Eunice's murder trial began on January 31. In their opening arguments, both DA Gerald Keene and Scott Miller referred to a fact that had not been previously mentioned in the media. An inspector hired by the prosecution had actually found a short in the wiring controlling the furnace. Miller asserted that this would prove Eunice's innocence. Keene merely stated that this was a fact which would remain unexplained.

Eunice's trial is continuing this week at the Owego County Courthouse and is expected to last another two weeks. If convicted, Eunice faces the possibility of life imprisonment. She would be incarcerated with the general prison population, as there are currently no special provisions for the mentally handicapped in our penal system. But Scott Miller is guardedly optimistic regarding the outcome. "Things are looking a lot better than I thought they would at this point. I think her chances are pretty good; but you can never be sure what a jury is going to do."

Eunice's family is also hoping for the best, though at times, they also fear the worst. As David Verity put it: "If Eunice is convicted, what little faith I have left will be gone. This just can't happen. It's not going to happen."

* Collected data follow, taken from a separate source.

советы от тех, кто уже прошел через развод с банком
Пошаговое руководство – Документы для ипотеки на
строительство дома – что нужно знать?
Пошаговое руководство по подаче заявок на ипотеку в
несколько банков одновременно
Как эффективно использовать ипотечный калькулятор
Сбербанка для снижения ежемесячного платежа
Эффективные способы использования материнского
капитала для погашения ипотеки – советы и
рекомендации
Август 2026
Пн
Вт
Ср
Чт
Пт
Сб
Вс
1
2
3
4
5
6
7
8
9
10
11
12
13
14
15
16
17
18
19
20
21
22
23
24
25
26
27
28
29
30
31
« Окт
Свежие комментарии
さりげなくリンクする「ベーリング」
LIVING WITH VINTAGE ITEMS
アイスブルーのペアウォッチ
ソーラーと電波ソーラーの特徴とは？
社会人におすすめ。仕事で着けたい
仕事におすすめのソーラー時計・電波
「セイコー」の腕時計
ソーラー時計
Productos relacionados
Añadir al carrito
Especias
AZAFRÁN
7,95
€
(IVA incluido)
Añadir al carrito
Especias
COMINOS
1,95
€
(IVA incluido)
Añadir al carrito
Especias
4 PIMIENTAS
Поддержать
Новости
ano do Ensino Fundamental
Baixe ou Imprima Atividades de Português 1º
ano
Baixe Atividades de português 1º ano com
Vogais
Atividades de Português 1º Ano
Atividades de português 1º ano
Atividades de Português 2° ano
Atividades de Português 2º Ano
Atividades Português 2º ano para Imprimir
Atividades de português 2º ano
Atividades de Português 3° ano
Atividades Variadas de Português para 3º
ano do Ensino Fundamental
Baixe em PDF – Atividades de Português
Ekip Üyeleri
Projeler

Debby Brown is also hopeful, and has also grown increasingly concerned with protecting the rights of the poor and handicapped within the criminal justice system: "We pray that the truth will be known and that Eunice will be found not guilty; but, as a community of people, we also need to seriously look at this situation because there are many people who don't have the money or, even because of their disabilities, are going to be at risk of being incarcerated for crimes they have not done. And there just doesn't seem to be anything out there to protect the people's rights." Debby and Sandra have begun lobbying for a branch of O.A.R. (Offender Aid and Restoration) to be allowed into Tioga County.